Every director owes the following duties to the company (Companies
Act s76(3)):

1. Fiduciary duty

2. Duty of skill and care

 

1.  Fiduciary duty

Every director is a fiduciary as they are in a position of trust. Directors
are required to act in best interests and in good faith in their dealings on behalf
of or with the company (King princ.1). Directors must perform their duties and exercise
their powers honestly, beyond compliance with the King Reports, Companies Act or
MOI.

According to Howard Sher (2005) there are four aspects of fiduciary
duty

1. Acting in good faith

The director should do what she believes is in the company’s best
interest and always act in good faith.

2. To exercise directors’ powers for appropriate purpose

Directors should avoid using their powers for inappropriate purpose,
even if the director believes that she is acting in the company’s best interest.
Directors’ powers must be exercised for the company’s purpose and benefit.

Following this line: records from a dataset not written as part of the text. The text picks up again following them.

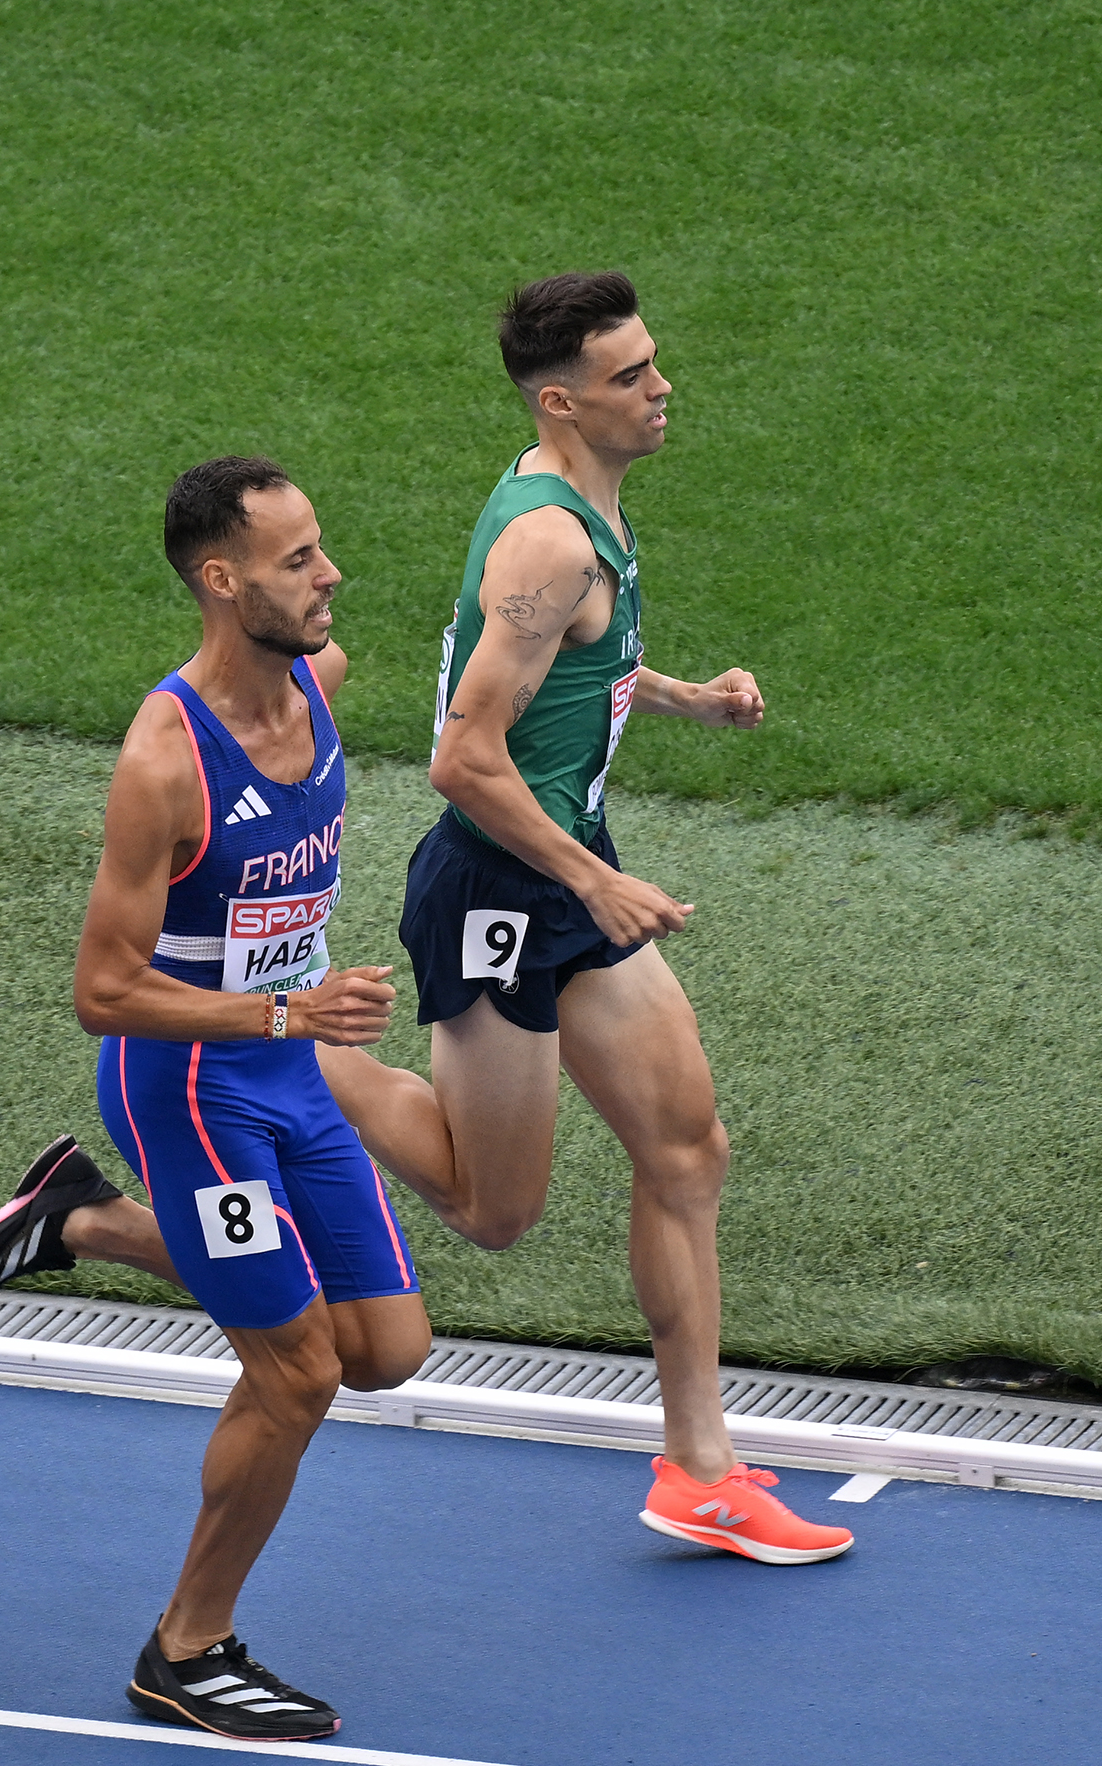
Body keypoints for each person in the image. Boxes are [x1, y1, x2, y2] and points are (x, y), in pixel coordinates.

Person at [315, 273, 850, 1564]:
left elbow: (577, 662)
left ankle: (700, 1469)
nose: (661, 389)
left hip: (563, 869)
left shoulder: (583, 503)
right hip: (502, 890)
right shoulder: (548, 542)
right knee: (493, 1209)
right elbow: (461, 757)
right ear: (561, 402)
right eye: (630, 376)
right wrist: (595, 883)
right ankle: (277, 1051)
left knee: (688, 1149)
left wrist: (686, 697)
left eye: (653, 362)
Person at [0, 459, 430, 1740]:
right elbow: (103, 991)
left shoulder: (318, 680)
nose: (330, 576)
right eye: (297, 560)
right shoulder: (164, 759)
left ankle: (82, 1221)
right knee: (299, 1371)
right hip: (190, 1085)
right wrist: (289, 1009)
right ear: (222, 581)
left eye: (320, 548)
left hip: (287, 1070)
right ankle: (187, 1646)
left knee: (387, 1349)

3. Avoiding conflict of interest

 Director must avoid actions
that may put her in a position where her duties to the company and her personal
interest are in conflict

4. Avoiding the misappropriation of company’s property

A director must not participate or turn a blind eye in the misappropriation
of company’s property.

 

2. Duty
of care and skill

Howard Sher (2005) states that directors should always display the
reasonable degree of care and skill when they act in the interest of the
company. A director should always display skill, experience and knowledge that
is reasonably anticipated from an individual performing the same functions as
are performed by the director in relation to the company and have the general
skill, experience and knowledge (Comp Act 76(3)(c)).

 

4.3
Companies Act (2008)

To improve investors confidence and fill up the gaps shown by Enron
in its collapse, Companies Act turned the focused to directors. The following
are the director’s duties and responsibilities as per Companies Act (2008).

1. Director’s
personal financial interests (s 75)

The director can not enter into an agreement, given that the director
or director’s related person has some personal financial interest in that
agreement. If the director had disclosed the extent and nature of the interest and
shareholders pass the ordinary resolution to approve agreement, the director
may enter into that agreement.

The director is required to disclose personal interest that she or
the related person have in the matter discussed in the board meeting. The director
is required to:

1.      Disclose
the interest before the meeting consider the matter,

2.      Disclose
any material information concerning the matter,

3.      After disclosing
the interest, the director is required to leave the meeting, and

4.      Be excluded
in the matter considerations

If the director is the only shareholder and the matter affect all
directors in their directors’ capacity the prohibition does not apply.

 

4.4 Conclusion

Enron Scandal showed many executives misappropriating the company’s
property, i.e. the chief financial officer (CFO) built private entity secretly
and then then transferred Enron property to its illegally. Thus, Enron may be
seen as the major contributor of the directors’ duties that had been developed
as Companies Act and King Reports aimed to stop history from repeating itself.